* **Tasks to perform**:
A) Reproduce, word for word, the passage of the Barcelona travel piece that opens with the words containing "The towers of" and closes with "back to see it.".
B) In the Barcelona travel piece, why does the writer not know what some of the stones in the Sagrada Família are? Explain in one to three sentences.

It has been a once-in-a-lifetime vacation, from the coast of Spain to Monaco and Rome and Florence and then to Athens and Istanbul, too, but on this particular night we were locked in human madness in downtown Barcelona among jugglers and concerts and a circus and floats honoring the presence of Satan and fire, lots and lots of flame-belching machines and people in the costumes of Beelzebub himself. And oh how you wished the folks back home at Focus on the Family (motto: Laying Off Workers Left and Right, Just Like Jesus Would Do) could have been here in Spain to see the fire-belching Satan floats.
It is called La Mercé, the festival of Our Lady of Mercy, four days of craziness that shuts down the heart of the sprawling city and oozes outward until most of the metro area is alive with singing and dancing and heavy, pounding drumbeats from a hundred drum bands, a pulsating, steady roar of music and fireworks and, even without a public hearing on the matter, the smell of marijuana smoke hanging thick in the Mediterranean air.
In the morning we would trade the residue of the festival for a sobering tour of a spectacular work, a church that has been under construction, nonstop, since 1909, the simply amazing Basilica of the Sagrada Família (Holy Family), the work of now long-dead Antoni Gaudi. And I think I speak for all of us back home in our own village when I say, "We have something that seemed like it was under construction for a hundred years, also. We call it the Woodmen-Academy interchange."
But the Sagrada Família was beyond even our road project in its magnitude, a church with an interior 90 meters long and 60 meters wide, every inch an ornate design of sandstone and marble and other stones that were spelled in Spanish and so I do not know what they are because I am an American and, well, they speak pretty good English, most of these Spaniards.
The towers of the church rise into the sky, 18 massive bell towers or domes, eight of them now finished after 102 years, each depicting a scene from the Nativity, the largest a spectacular, 170-meter-high dome over the church's altar. We toured the gigantic church along with tens of thousands of others on this bright autumn day and my wife, who is generally in charge of telling me to shut up when I make lame jokes at inappropriate times, didn't have to say much on this day. We just walked and stared and then stared some more.
They say Família will be finished in about 2026. I'd like to come back to see it.
But the festival of La Mercé might have been even more powerful, a sea of people moving and dancing and blowing things up and honoring Our Lady of Mercy along with acknowledging Satan and his work, too, an annual gathering of most of the population of Barcelona and, Good Lord, on a school night, too.
The hammering drumbeats that had an entire city dancing into the early morning light have, I think, earned a permanent spot in my mind.
Our ship sailed a few hours later, off to Monte Carlo and other magical places. We later stood, for crying out loud, in the Coliseum in Rome, on the very spot where the lions mingled with the early Christians. And they say the lions in some of Italy's zoos are actually the direct descendants of those Christian-gnawing lions.
I wonder if I can get one of them in my luggage for the trip home.

* **Data excerpt**:

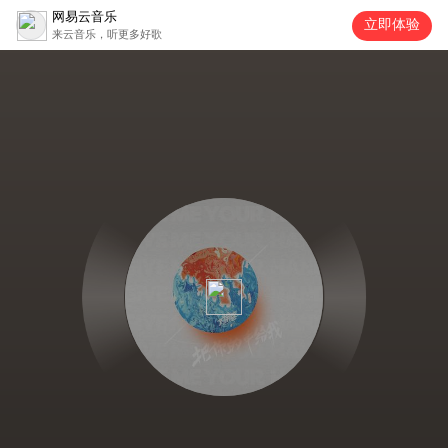
网易云音乐
立即体验
来云音乐，听更多好歌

* **Exercise solutions**:
A)
The towers of the church rise into the sky, 18 massive bell towers or domes, eight of them now finished after 102 years, each depicting a scene from the Nativity, the largest a spectacular, 170-meter-high dome over the church's altar. We toured the gigantic church along with tens of thousands of others on this bright autumn day and my wife, who is generally in charge of telling me to shut up when I make lame jokes at inappropriate times, didn't have to say much on this day. We just walked and stared and then stared some more.
They say Família will be finished in about 2026. I'd like to come back to see it.

B) The writer says the names of those stones were spelled in Spanish. Being an American, the writer therefore does not know what they are.